- Born: Frederick Victor Dickins May 24, 1838 Paddington, London
- Died: August 16, 1915 (aged 77)
- Occupations: naval surgeon; barrister; translator;

= Frederick Dickins =

British surgeon and orientalist

Frederick Victor Dickins (24 May 1838 – 16 August 1915) was a British naval surgeon, barrister, orientalist and university administrator. He is now remembered as a translator of Japanese literature.

==Life==
Dickins was born at 44 Connaught Terrace in Paddington, London to Thomas Dickins and Jane Dickins. He first visited Japan as a medical officer on HMS Coromandel in 1863. For three years he was stationed at Yokohama in charge of medical facilities there. During this time he was in contact with Japanese doctors and culture, and also Ernest Satow who became a lifelong correspondent and friend. He began publishing English translations of Japanese classical works at this time. He left his naval position, returned to England and tried various career choices, but came back to Japan in 1871, having in the meantime married and been called to the Bar. He built up a legal practice in Japan. In the María Luz case, he represented the Peruvian ship captain. He was also widely involved with botany, and journalism in the Yokohama community.

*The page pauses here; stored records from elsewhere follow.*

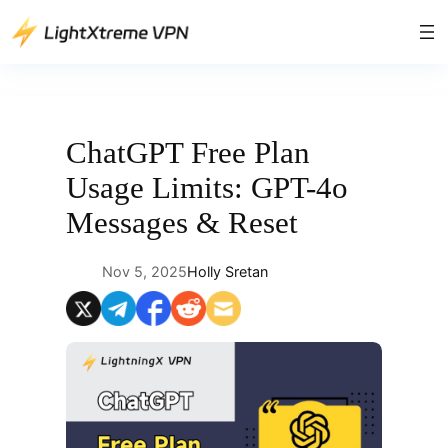
Skip
to
content
ChatGPT Free Plan
Usage Limits: GPT-4o
Messages & Reset
Nov 5, 2025
Holly Sretan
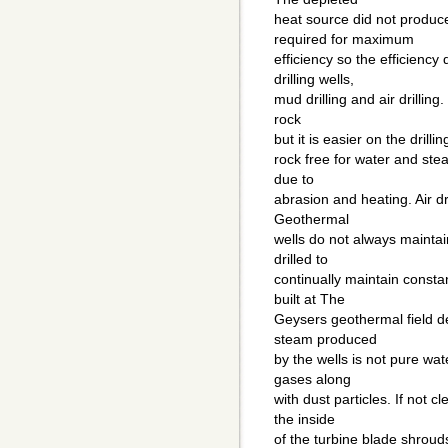
heat source did not produc
required for maximum
efficiency so the efficienc
drilling wells,
mud drilling and air drilling
rock
but it is easier on the drill
rock free for water and ste
due to
abrasion and heating. Air dr
Geothermal
wells do not always mainta
drilled to
continually maintain consta
built at The
Geysers geothermal field d
steam produced
by the wells is not pure wa
gases along
with dust particles. If not 
the inside
of the turbine blade shroud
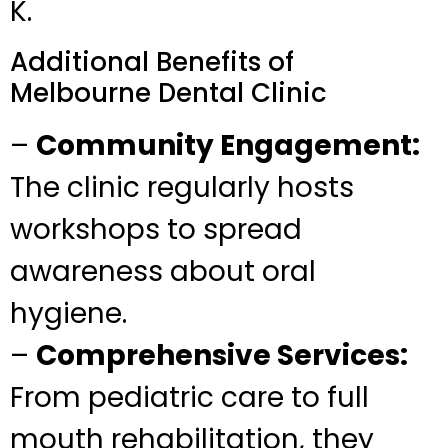
K.
Additional Benefits of
Melbourne Dental Clinic
–
Community Engagement:
The clinic regularly hosts
workshops to spread
awareness about oral
hygiene.
–
Comprehensive Services:
From pediatric care to full
mouth rehabilitation, they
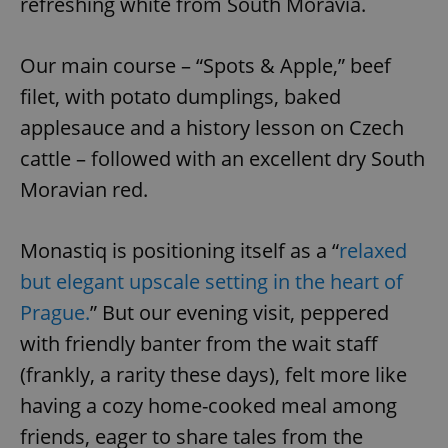
refreshing white from South Moravia.
^eps_[0-9]+$
.expats.cz
1 m
Our main course – “Spots & Apple,” beef
filet, with potato dumplings, baked
applesauce and a history lesson on Czech
cattle – followed with an excellent dry South
Moravian red.
Monastiq is positioning itself as a “
relaxed
but elegant upscale setting in the heart of
CookieScriptConsent
1 m
CookieScript
Prague.
” But our evening visit, peppered
.expats.cz
with friendly banter from the wait staff
(frankly, a rarity these days), felt more like
having a cozy home-cooked meal among
friends, eager to share tales from the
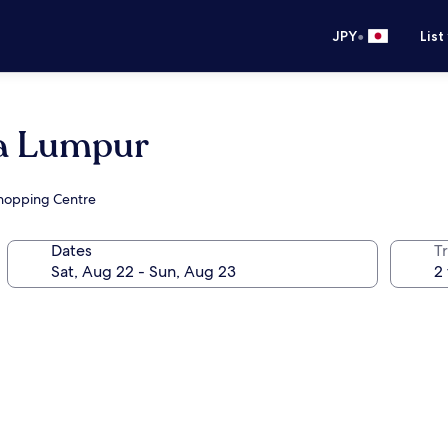
•
JPY
List
la Lumpur
Shopping Centre
Dates
T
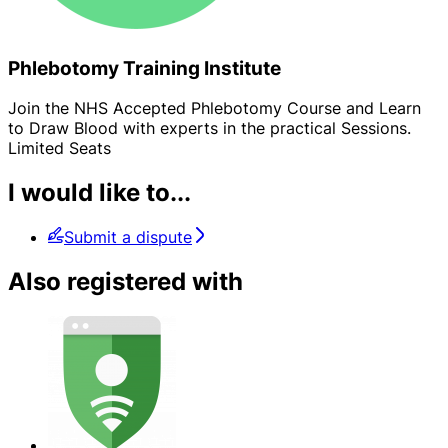
Phlebotomy Training Institute
Join the NHS Accepted Phlebotomy Course and Learn
to Draw Blood with experts in the practical Sessions.
Limited Seats
I would like to...
Submit a dispute
Also registered with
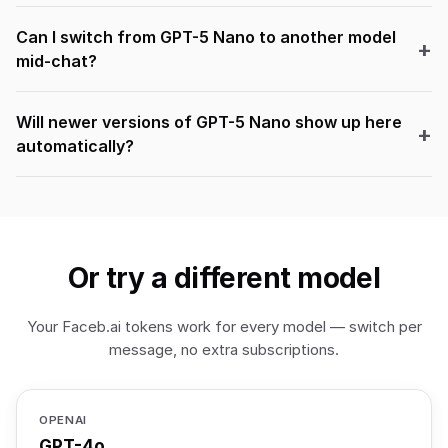
Can I switch from GPT-5 Nano to another model
mid-chat?
Will newer versions of GPT-5 Nano show up here
automatically?
Or try a different model
Your Faceb.ai tokens work for every model — switch per
message, no extra subscriptions.
OPENAI
GPT-4o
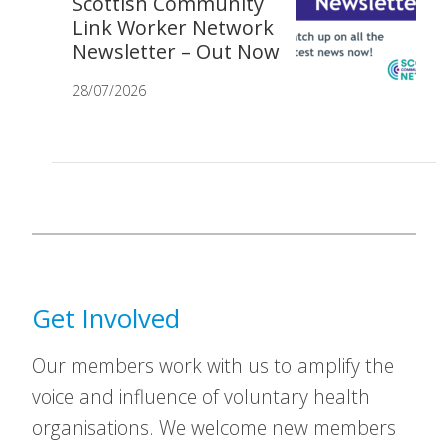
Scottish Community
Link Worker Network
Newsletter – Out Now
28/07/2026
Get Involved
Our members work with us to amplify the
voice and influence of voluntary health
organisations. We welcome new members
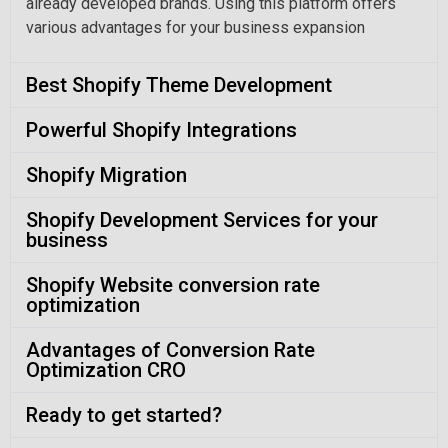
already developed brands. Using this platform offers
various advantages for your business expansion
Best Shopify Theme Development
Powerful Shopify Integrations
Shopify Migration
Shopify Development Services for your
business
Shopify Website conversion rate
optimization
Advantages of Conversion Rate
Optimization CRO
Ready to get started?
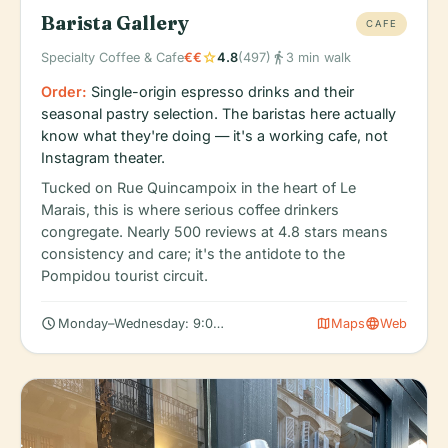
Barista Gallery
CAFE
star
directions_walk
Specialty Coffee & Cafe
€€
4.8
(497)
3 min walk
Order:
Single-origin espresso drinks and their
seasonal pastry selection. The baristas here actually
know what they're doing — it's a working cafe, not
Instagram theater.
Tucked on Rue Quincampoix in the heart of Le
Marais, this is where serious coffee drinkers
congregate. Nearly 500 reviews at 4.8 stars means
consistency and care; it's the antidote to the
Pompidou tourist circuit.
schedule
map
language
Monday–Wednesday: 9:00 AM – 6:00 PM
Maps
Web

Dickins was especially interested in ferns which he collected at Yokohama and Atami, 1863–65. He sent both living plants and drawings back to Joseph Dalton Hooker at the Royal Botanic Gardens at Kew.

He returned to England in 1879. After practicing law in Egypt for a time, he mostly devoted himself to Japanese studies and administration in the University of London. He was appointed CB in the 1901 New Year Honours.

==Works==

- The Collected Works of Frederick Victor Dickins (Bristol: Ganesha, Tokyo: Edition Synapse 1999) reprinted in seven volumes with an introduction by Peter Kornicki. ISBN 978-1-86210-003-9.
- Dickins co-authored a Life of Sir Harry Parkes with Stanley Lane-Poole. Lane-Poole wrote the first volume on Parkes in China, Dickins the second volume on Parkes in Japan.
- Dickins translated and edited Chiushingura, or the Loyal League. A Japanese Romance (1875).

==Letters to Dickins==

- Sir Ernest Satow's Private Letters to W.G. Aston and F.V. Dickins edited by Ian Ruxton with an introduction by Peter Kornicki, Lulu Press Inc, February 2008. ISBN 978-1-4357-1000-9.

==Honours==
In 1885, French botanist Adrien René Franchet in Nouv. Arch. Mus. Hist. Nat., séries 2, Vol.8 on page 244 published and described a plant from China. He named the genus Dickinsia in honour of Frederick Dickins.